**TEXT EXCERPT:**
The Green Claims Code is a UK Government publication. Issued in September last year, It’s designed to act as a set of guidelines detailing criteria that businesses must meet to claim an aspect of their operations as ‘green’. The goal? To act against greenwashing. It’s important to distinguish the Green Claims Code from legal regulation. All businesses are obliged to follow consumer protection law and marketing standards, enforced by bodies such as the Competitions and Markets Authority (CMA) and Trading Standards. Where these standards are enforced by law, The Green Claims Code is designed to “help businesses understand and comply with their existing obligations”.
Why does the Green Claims Code exist?
Shockingly, a study coordinated by the CMA found that an enormous 40% of green claims made by businesses online could be misleading consumers. This isn’t to say that businesses are purposefully misleading customers, nor does it mean companies should avoid advertising their environmental credentials. It just means that businesses need to be aware of what they present to customers, and how they present it. So, let’s decipher the code.
What counts as a ‘green claim’?
As a broad definition, a ‘green claim’ is simply one that suggests a product, service, brand or business provides a benefit or is less harmful to the environment. More specifically, a ‘green’ claim is one that promotes your product to be one that:
Has a positive or neutral environmental impact
Is less damaging to the environment than a previous version of the same good or service
Is less damaging to the environment than competing goods or services.

**EXCERPTED RECORDS:**
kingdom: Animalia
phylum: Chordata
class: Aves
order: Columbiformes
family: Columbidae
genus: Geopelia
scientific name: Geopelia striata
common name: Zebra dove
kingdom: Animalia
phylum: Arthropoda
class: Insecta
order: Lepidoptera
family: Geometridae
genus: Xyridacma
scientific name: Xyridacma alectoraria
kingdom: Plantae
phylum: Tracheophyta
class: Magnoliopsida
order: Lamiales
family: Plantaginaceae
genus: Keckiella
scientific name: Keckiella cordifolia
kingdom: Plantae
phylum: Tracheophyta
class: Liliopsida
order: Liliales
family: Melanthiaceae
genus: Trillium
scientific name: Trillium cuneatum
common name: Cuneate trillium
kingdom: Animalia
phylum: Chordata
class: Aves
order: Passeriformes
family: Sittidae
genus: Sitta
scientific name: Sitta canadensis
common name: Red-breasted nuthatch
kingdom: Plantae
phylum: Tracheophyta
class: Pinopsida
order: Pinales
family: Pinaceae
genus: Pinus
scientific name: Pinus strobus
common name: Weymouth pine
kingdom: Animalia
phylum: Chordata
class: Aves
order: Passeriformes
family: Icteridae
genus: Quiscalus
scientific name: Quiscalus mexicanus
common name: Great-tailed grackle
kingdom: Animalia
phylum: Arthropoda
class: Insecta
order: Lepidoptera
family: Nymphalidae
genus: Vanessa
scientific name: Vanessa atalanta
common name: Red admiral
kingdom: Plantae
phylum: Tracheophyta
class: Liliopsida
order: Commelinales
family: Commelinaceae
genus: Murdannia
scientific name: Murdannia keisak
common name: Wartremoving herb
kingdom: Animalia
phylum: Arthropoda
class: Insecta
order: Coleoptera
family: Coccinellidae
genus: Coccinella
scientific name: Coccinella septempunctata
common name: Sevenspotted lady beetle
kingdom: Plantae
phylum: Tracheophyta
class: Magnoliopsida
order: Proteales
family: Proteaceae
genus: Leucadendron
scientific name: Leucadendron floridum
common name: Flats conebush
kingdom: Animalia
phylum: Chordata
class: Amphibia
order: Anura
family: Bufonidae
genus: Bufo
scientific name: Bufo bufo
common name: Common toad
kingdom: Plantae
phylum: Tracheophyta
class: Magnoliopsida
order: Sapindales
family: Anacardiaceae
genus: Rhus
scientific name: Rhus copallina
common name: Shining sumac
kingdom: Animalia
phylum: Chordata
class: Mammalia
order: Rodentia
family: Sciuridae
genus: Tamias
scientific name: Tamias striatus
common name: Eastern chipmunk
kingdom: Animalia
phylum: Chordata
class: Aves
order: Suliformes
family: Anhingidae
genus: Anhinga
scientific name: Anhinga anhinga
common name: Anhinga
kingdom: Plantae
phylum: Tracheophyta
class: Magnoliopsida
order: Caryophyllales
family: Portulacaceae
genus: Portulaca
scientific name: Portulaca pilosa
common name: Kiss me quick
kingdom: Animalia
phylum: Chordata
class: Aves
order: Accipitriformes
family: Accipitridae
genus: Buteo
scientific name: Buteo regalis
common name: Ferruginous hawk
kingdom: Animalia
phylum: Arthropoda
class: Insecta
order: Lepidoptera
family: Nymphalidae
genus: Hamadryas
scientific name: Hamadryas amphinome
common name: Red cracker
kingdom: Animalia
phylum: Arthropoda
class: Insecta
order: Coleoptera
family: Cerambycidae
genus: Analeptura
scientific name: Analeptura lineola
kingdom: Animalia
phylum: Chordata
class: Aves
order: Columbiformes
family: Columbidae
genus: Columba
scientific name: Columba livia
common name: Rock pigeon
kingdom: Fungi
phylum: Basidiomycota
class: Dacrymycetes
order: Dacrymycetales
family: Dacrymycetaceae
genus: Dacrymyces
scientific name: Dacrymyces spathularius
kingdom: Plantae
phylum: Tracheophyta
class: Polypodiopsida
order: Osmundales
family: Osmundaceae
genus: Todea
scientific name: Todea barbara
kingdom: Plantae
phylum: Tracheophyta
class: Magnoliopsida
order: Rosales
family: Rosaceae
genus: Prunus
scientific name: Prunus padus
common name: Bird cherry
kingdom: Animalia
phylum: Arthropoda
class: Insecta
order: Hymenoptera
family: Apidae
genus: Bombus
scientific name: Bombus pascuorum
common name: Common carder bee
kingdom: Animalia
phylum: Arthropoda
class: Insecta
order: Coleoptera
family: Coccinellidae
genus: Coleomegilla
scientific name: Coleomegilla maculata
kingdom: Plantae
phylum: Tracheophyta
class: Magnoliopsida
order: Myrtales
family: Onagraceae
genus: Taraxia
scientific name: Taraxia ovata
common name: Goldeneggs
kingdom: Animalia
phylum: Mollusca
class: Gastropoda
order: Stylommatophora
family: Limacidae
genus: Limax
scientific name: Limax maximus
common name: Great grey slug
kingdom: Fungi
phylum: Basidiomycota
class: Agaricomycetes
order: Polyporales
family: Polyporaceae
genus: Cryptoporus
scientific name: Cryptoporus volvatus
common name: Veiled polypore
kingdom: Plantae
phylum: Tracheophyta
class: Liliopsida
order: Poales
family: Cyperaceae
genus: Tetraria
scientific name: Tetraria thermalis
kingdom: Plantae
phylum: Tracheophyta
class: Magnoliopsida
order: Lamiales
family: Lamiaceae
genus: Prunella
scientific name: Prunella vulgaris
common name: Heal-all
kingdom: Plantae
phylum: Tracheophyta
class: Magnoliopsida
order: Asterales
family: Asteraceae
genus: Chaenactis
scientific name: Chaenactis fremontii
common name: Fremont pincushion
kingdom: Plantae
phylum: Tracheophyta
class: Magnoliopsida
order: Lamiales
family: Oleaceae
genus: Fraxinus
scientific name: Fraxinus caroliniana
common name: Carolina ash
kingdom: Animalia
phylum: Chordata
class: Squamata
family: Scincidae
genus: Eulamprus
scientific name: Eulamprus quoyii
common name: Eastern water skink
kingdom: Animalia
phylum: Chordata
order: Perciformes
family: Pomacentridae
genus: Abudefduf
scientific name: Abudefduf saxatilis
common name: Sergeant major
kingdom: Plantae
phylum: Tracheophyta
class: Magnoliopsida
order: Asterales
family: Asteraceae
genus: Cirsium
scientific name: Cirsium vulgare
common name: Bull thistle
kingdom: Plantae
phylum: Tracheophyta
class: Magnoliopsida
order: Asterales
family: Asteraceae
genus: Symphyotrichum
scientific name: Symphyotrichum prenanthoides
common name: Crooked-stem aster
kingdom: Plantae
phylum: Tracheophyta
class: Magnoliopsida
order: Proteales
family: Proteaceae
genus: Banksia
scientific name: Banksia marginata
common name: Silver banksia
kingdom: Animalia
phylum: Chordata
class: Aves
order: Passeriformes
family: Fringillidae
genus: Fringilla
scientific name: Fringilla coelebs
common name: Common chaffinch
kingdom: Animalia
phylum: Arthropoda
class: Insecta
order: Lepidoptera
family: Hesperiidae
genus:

**GIVEN PROBLEM:** Continue the Green Claims Code excerpt above from where it stops.

**THE RESPONSE:**
The Advertising Standards Authority (ASA), the UK’s independent regulator for commercial advertising, is the go-to for businesses to understand what’s kosher in promotional content. The ASA have released helpful guidance specifically to complement the Greens Claim Code, including guides for ‘general green claims’ and even those specifically related to recyclability.
There are six principles to follow:
The Code is broken down into six essential principles that businesses should follow when making a green claim:
Claims must be truthful and accurate - Claims should be not just factually correct, but truthful. According to the CMA, a technically correct claim can be misleading if it’s presented in a way to suggest something that isn’t.
Claims must be clear and unambiguous
Claims must not omit or hide important relevant information - This targets the concept of dishonesty through omission.
Comparisons must be fair and meaningful - Any direct comparisons should derive from objective, verifiable and up-to-date information.
Claims must consider the full life cycle of the product or service - This relates to specificity: each claim’s scope doesn’t need to be cradle-to-grave but should be specific to a particular point in a product’s life cycle. Make a claim about one aspect of your product, not the product in its entirety.
Claims must be substantiated - It’s vital to back claims up with data and scientific evidence. Drinks brand Oatly, for example, were forced to withdraw adverts that made unsubstantiated claims about the relative environmental impact of their product.
Why is this a fundamentally good thing for businesses?
The Green Claims Code can be used positively by businesses to make the most of their environmental credentials. The FT recently reported a phenomenon dubbed ‘green hushing’: a reluctance to publicise climate targets and initiatives to avoid the spike in accusations of greenwashing (see examples). Of the 1200 companies studied, nearly a quarter stated that they would not publicise details of science-based climate targets. For the thousands of businesses working hard to reduce their environmental impact the Greens Claim Code provides a litmus test for the accuracy of claims, which could boost their confidence to shout about their efforts. Hopefully, it also boosts customer confidence in their legitimacy too.
Given that brand transparency is important to 90% of consumers, publicising environmental credentials in a way that avoids overclaiming, being ambiguous, being unsubstantiated (and more) can be important for any brand keen to gain consumers' trust.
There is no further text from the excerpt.